Top 5 Indoor Trees For Apartment Garden:

1. Bonsai: They are a very famous Japanese art form of growing miniature trees. Typically a bonsai is a potted plant that is fully grown but dwarfed. It is an interesting phenomenon that takes a lot of specialised effort from an expert. If you are pressed for time then it is best to buy it from a nursery and place it in your indoor garden. Banyan miniature make the most striking bonsais because of the creepers coming down from them.

2. Ficus Tress: This are the best indoor plants to grow for greenery and foliage but there are more than 800 different varieties of this particular indoor tree alone! Some varieties need bright sunlight and others are moderately low light plants. Needless to say that you have to choose one from the later variety. Ficus trees are easy to care for in apartments by working people because they are fine with a few days of not watered soil.

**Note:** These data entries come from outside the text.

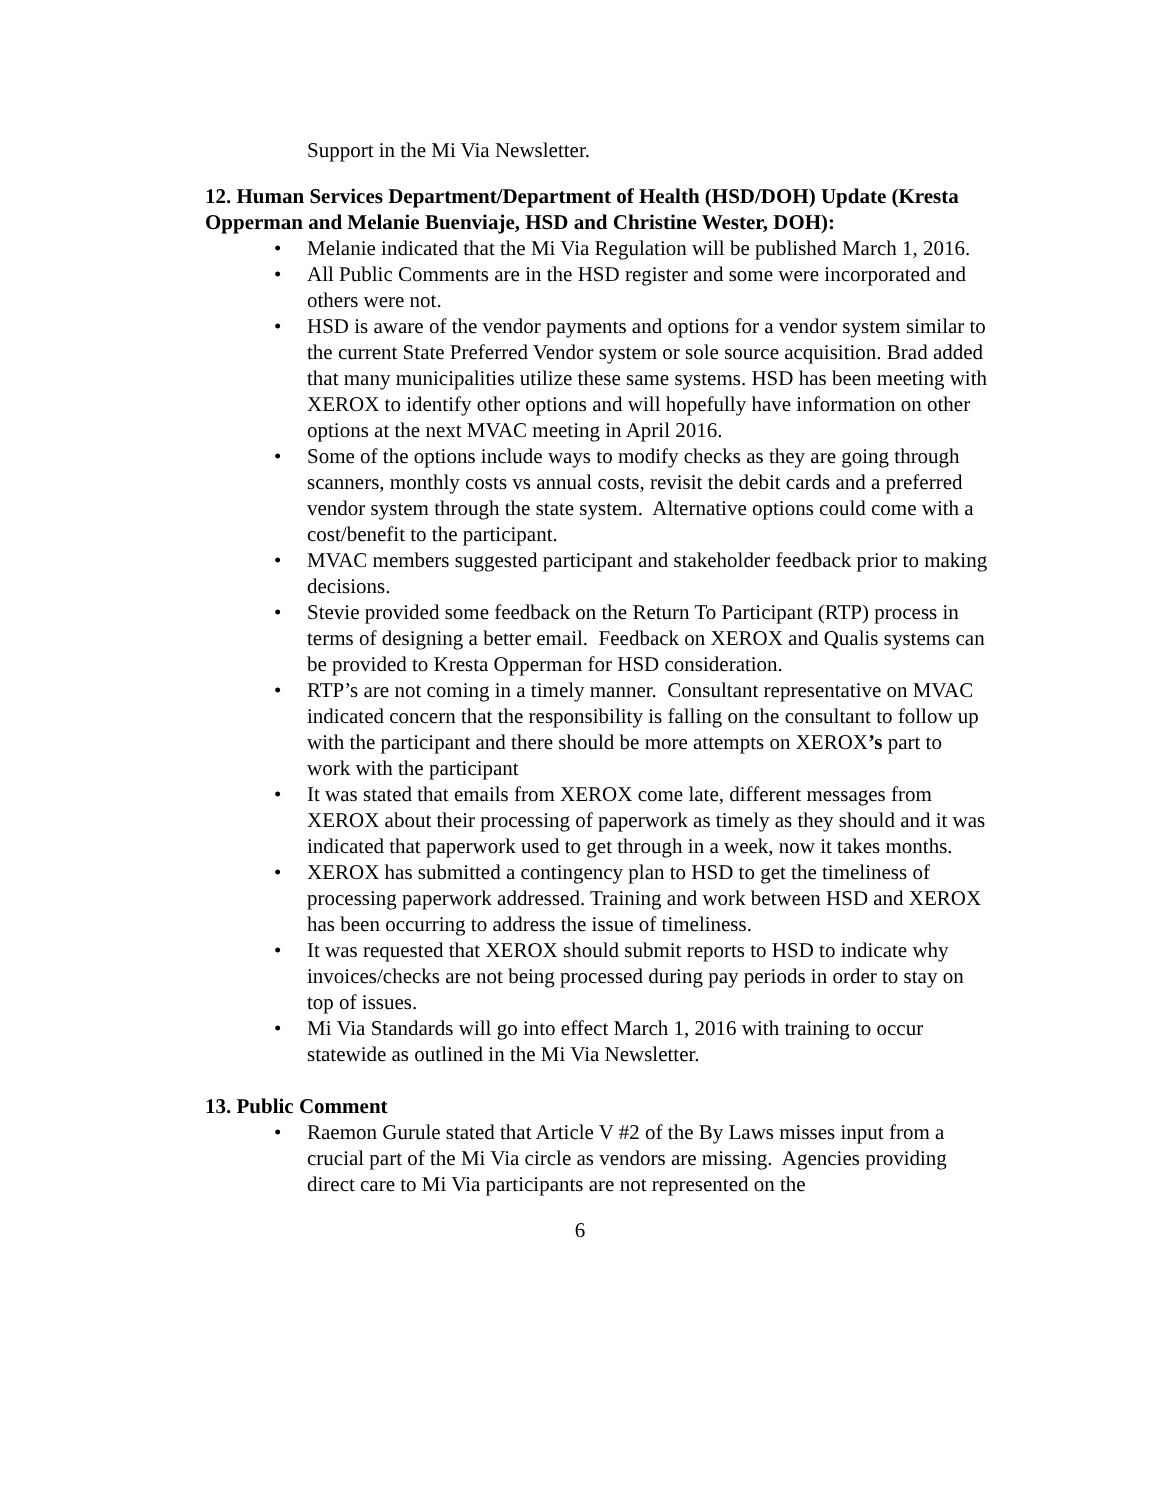Support in the Mi Via Newsletter.
12. Human Services Department/Department of Health (HSD/DOH) Update (Kresta Opperman and Melanie Buenviaje, HSD and Christine Wester, DOH):
Melanie indicated that the Mi Via Regulation will be published March 1, 2016.
All Public Comments are in the HSD register and some were incorporated and others were not.
HSD is aware of the vendor payments and options for a vendor system similar to the current State Preferred Vendor system or sole source acquisition. Brad added that many municipalities utilize these same systems. HSD has been meeting with XEROX to identify other options and will hopefully have information on other options at the next MVAC meeting in April 2016.
Some of the options include ways to modify checks as they are going through scanners, monthly costs vs annual costs, revisit the debit cards and a preferred vendor system through the state system. Alternative options could come with a cost/benefit to the participant.
MVAC members suggested participant and stakeholder feedback prior to making decisions.
Stevie provided some feedback on the Return To Participant (RTP) process in terms of designing a better email. Feedback on XEROX and Qualis systems can be provided to Kresta Opperman for HSD consideration.
RTP’s are not coming in a timely manner. Consultant representative on MVAC indicated concern that the responsibility is falling on the consultant to follow up with the participant and there should be more attempts on XEROX’s part to work with the participant
It was stated that emails from XEROX come late, different messages from XEROX about their processing of paperwork as timely as they should and it was indicated that paperwork used to get through in a week, now it takes months.
XEROX has submitted a contingency plan to HSD to get the timeliness of processing paperwork addressed. Training and work between HSD and XEROX has been occurring to address the issue of timeliness.
It was requested that XEROX should submit reports to HSD to indicate why invoices/checks are not being processed during pay periods in order to stay on top of issues.
Mi Via Standards will go into effect March 1, 2016 with training to occur statewide as outlined in the Mi Via Newsletter.
13. Public Comment
Raemon Gurule stated that Article V #2 of the By Laws misses input from a crucial part of the Mi Via circle as vendors are missing. Agencies providing direct care to Mi Via participants are not represented on the
6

3. Palm Tress: The palm family again encompasses a wide range of plants with varied characteristics. Some of them are better called plants because they are not more than 5-6 feet in height while the others can sometimes push 20 feet or more. Bamboo palm is the ideal variety of palm for indoor gardening because they reach to about 8 feet height, tall enough to be called a tree but not too tall for an apartment.

4. Pine: Do not start imagining dense mountain forests of coniferous pines because they are not appropriate for apartment gardens. What we are talking about is a Norfolk indoor pine tree or the famous Christmas tree that we bring into out homes every year. They reach up to maximum height of 8 feet but you can keep the height low by pruning. Make sure you sun every side of the pine tree because it is a tree that follows the sun; it will tilt in the direction of maximum sunlight.

5. Citrus Tress: If you live in a tropical country like India then growing dwarfed varieties of citrus tress is a cake walk. They need lots of sunlight which is available, humidity indoors and soil that doesn't hold water. With these three they are the best indoor tree plants to grow at home.

So use these gardening tips to have these indoor trees as a special feature of your indoor garden.